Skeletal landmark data
------------------------------------------------------------

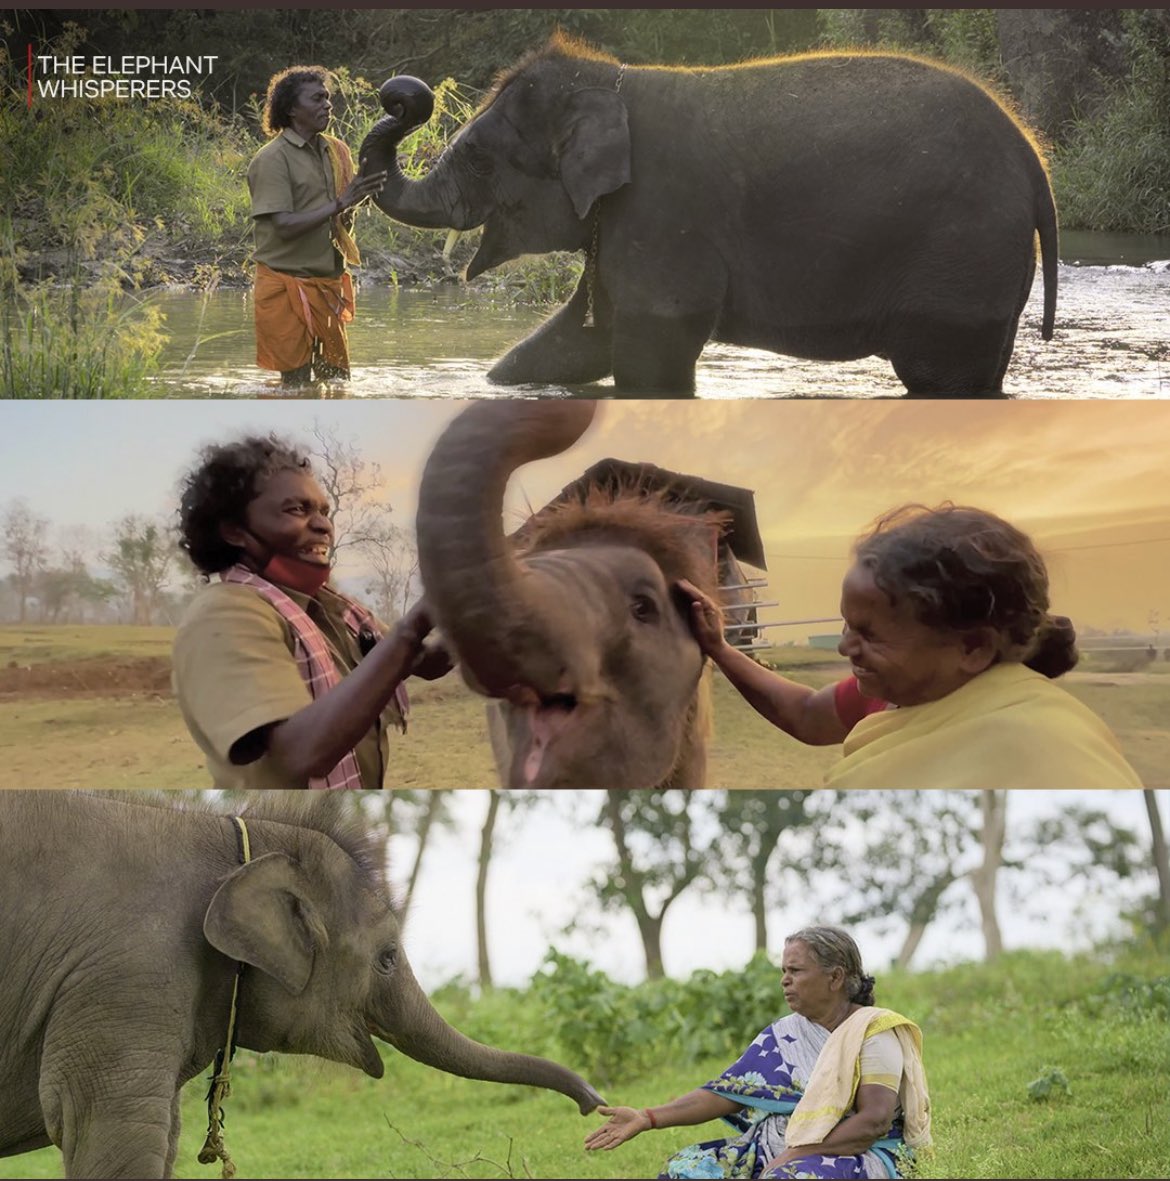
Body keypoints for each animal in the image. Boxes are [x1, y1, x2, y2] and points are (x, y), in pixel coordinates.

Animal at [0, 791, 603, 1179]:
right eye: (387, 959)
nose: (594, 1107)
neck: (232, 832)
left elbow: (161, 1132)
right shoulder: (128, 973)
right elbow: (113, 1126)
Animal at [358, 35, 1058, 397]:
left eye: (478, 158)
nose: (402, 96)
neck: (615, 83)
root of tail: (1033, 160)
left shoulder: (664, 212)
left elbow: (652, 350)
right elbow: (578, 340)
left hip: (961, 255)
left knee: (939, 374)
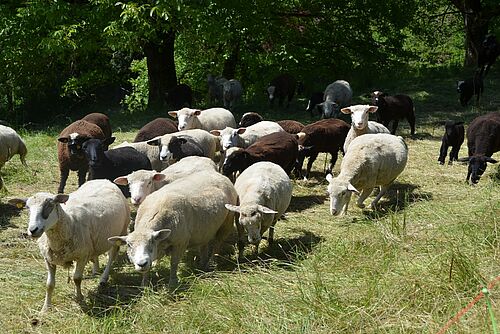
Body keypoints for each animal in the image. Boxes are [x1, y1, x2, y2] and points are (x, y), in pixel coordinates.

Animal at [8, 180, 130, 314]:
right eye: (27, 208)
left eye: (50, 205)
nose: (32, 230)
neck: (69, 222)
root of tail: (104, 180)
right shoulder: (48, 259)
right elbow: (49, 284)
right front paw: (45, 308)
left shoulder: (82, 256)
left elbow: (77, 279)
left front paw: (80, 298)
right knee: (95, 253)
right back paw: (95, 270)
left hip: (120, 233)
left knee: (111, 256)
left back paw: (103, 278)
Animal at [107, 171, 236, 286]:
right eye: (129, 245)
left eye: (151, 241)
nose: (142, 263)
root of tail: (219, 174)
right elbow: (148, 268)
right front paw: (144, 284)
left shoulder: (180, 243)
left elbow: (174, 263)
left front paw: (172, 283)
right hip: (205, 229)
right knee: (204, 244)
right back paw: (202, 264)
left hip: (227, 223)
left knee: (217, 244)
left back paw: (212, 263)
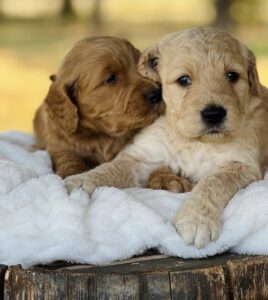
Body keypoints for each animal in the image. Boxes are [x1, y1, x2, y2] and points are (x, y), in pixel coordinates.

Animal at [33, 37, 163, 178]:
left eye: (139, 66)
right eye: (111, 78)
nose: (157, 93)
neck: (101, 134)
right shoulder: (57, 145)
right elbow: (68, 156)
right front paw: (72, 172)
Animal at [65, 27, 268, 248]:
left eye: (232, 76)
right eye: (184, 80)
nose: (214, 114)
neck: (192, 140)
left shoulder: (242, 164)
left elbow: (214, 181)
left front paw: (196, 219)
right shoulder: (144, 156)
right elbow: (112, 168)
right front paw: (79, 181)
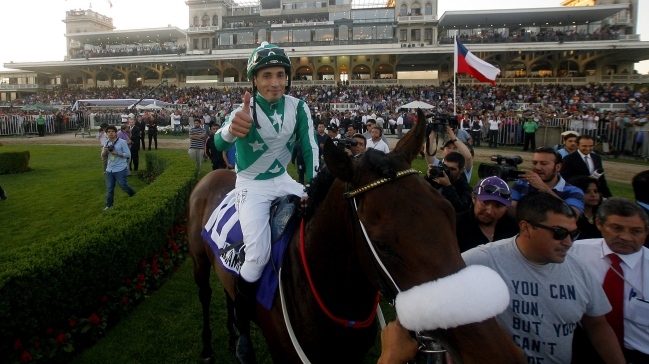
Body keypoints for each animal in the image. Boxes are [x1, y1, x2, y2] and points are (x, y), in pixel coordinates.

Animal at [185, 110, 524, 364]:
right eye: (383, 245)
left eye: (450, 215)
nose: (496, 353)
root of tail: (214, 175)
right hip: (199, 261)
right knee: (206, 294)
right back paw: (211, 347)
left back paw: (236, 339)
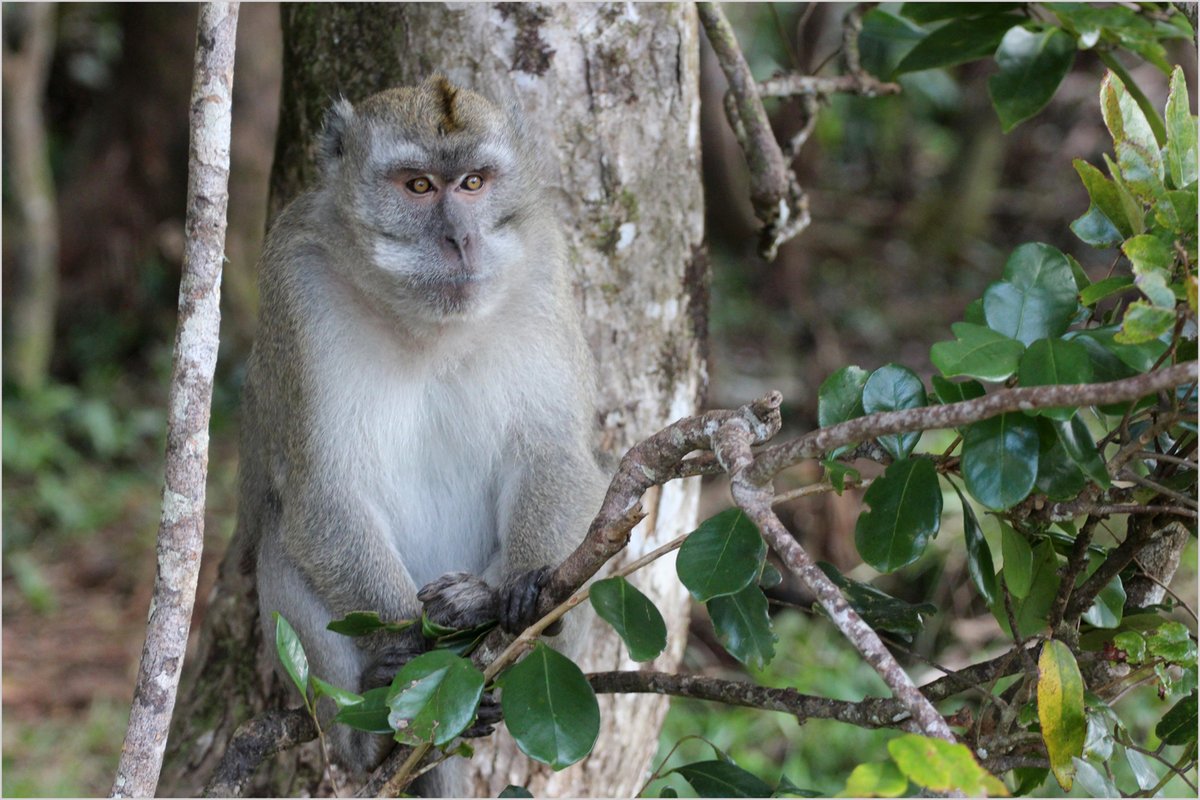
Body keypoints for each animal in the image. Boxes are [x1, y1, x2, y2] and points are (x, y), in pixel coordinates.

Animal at [234, 76, 607, 792]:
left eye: (473, 183)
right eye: (417, 187)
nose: (461, 239)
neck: (426, 326)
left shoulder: (543, 262)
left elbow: (557, 456)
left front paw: (497, 594)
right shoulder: (296, 277)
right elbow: (321, 495)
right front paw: (410, 641)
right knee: (281, 542)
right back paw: (368, 736)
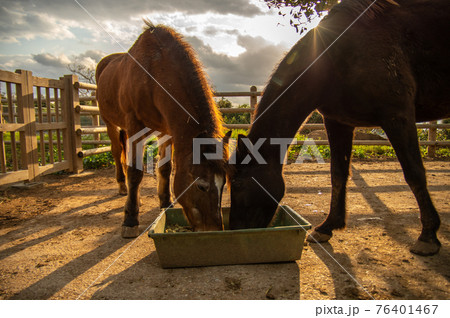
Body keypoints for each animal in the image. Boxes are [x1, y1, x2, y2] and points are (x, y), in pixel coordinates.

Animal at [95, 23, 229, 237]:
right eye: (201, 186)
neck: (154, 72)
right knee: (117, 153)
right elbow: (135, 172)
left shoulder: (166, 131)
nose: (213, 230)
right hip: (110, 122)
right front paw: (130, 220)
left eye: (223, 183)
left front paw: (165, 203)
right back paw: (123, 187)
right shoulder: (135, 125)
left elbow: (165, 167)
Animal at [230, 0, 448, 256]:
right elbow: (338, 174)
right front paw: (327, 226)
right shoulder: (338, 122)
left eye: (238, 183)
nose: (235, 233)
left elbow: (415, 173)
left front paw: (428, 236)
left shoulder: (398, 116)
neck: (336, 55)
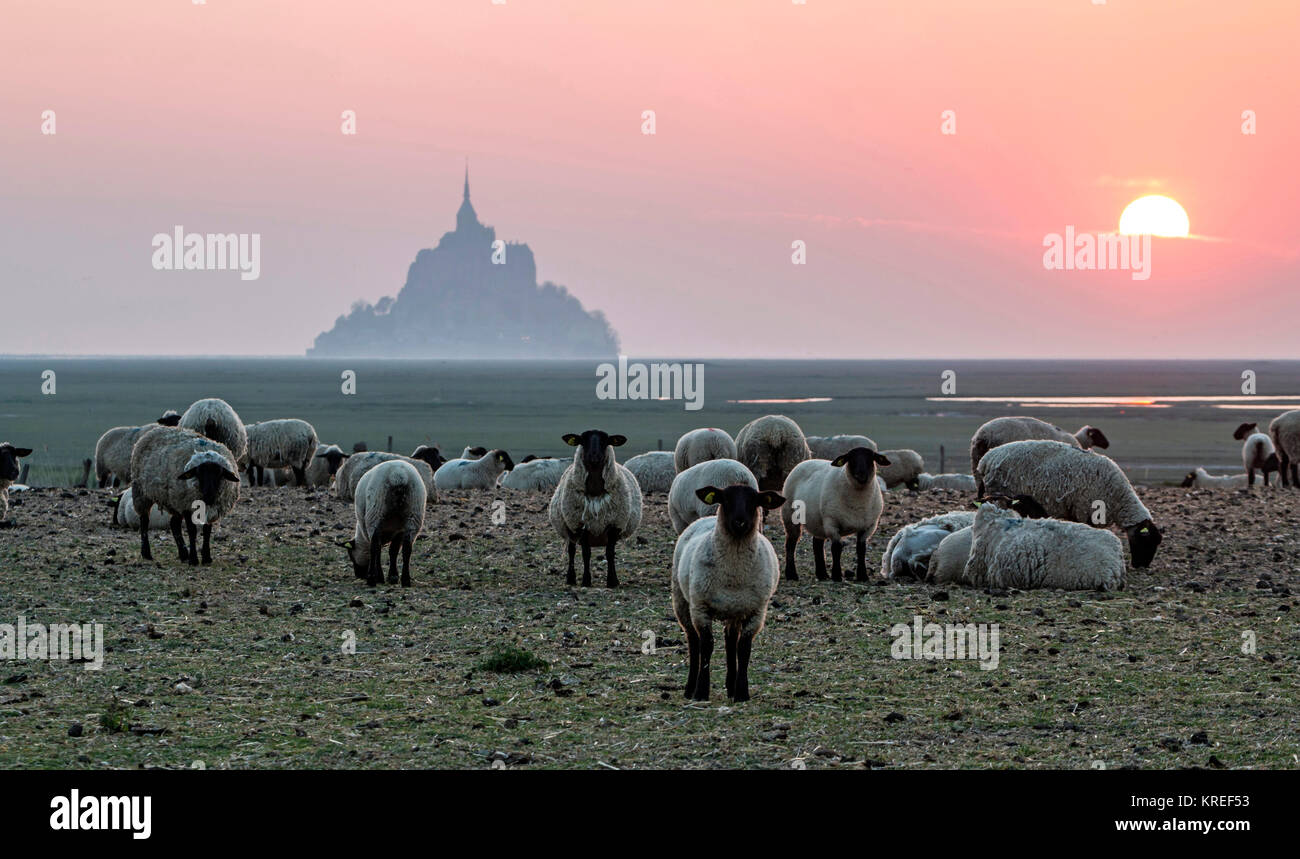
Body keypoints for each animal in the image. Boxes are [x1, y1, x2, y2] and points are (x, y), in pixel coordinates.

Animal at [129, 427, 240, 565]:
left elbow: (207, 531)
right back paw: (146, 553)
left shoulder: (209, 509)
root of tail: (154, 430)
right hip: (141, 492)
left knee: (174, 524)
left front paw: (206, 557)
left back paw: (183, 554)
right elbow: (192, 530)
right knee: (144, 521)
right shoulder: (187, 506)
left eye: (219, 474)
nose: (209, 495)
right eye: (198, 473)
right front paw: (193, 559)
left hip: (173, 501)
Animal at [548, 430, 643, 588]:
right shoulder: (581, 524)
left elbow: (610, 553)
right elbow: (586, 553)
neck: (595, 492)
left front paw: (612, 581)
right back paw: (570, 578)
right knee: (571, 551)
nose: (594, 456)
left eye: (605, 441)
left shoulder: (614, 524)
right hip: (569, 527)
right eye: (583, 440)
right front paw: (586, 581)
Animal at [672, 484, 785, 702]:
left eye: (754, 501)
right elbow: (706, 646)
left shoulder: (756, 611)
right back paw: (690, 688)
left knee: (730, 641)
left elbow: (744, 649)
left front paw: (741, 692)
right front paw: (701, 691)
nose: (740, 522)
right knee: (693, 642)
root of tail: (705, 518)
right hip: (682, 601)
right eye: (725, 499)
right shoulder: (701, 608)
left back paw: (731, 686)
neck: (734, 574)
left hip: (735, 609)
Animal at [780, 446, 891, 581]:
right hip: (789, 515)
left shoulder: (868, 526)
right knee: (791, 543)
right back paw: (791, 574)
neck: (858, 502)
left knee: (817, 544)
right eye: (850, 458)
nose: (861, 475)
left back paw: (822, 574)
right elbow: (836, 549)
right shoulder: (832, 522)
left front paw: (862, 575)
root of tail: (805, 461)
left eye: (871, 458)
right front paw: (837, 575)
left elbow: (861, 550)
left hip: (818, 521)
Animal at [971, 417, 1110, 495]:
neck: (1079, 440)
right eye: (1097, 434)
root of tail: (983, 435)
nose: (1107, 444)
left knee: (979, 481)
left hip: (977, 459)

------------------------------------------------------------

> _WHAT IS BEING ASKED_
Look through the entries for lines containing the word "root" and return each one.

> _TASK SOLUTION_
root of tail: (1033, 160)
root of tail: (104, 180)
root of tail: (219, 174)
root of tail: (214, 175)
root of tail: (154, 430)
root of tail: (705, 518)
root of tail: (805, 461)
root of tail: (983, 435)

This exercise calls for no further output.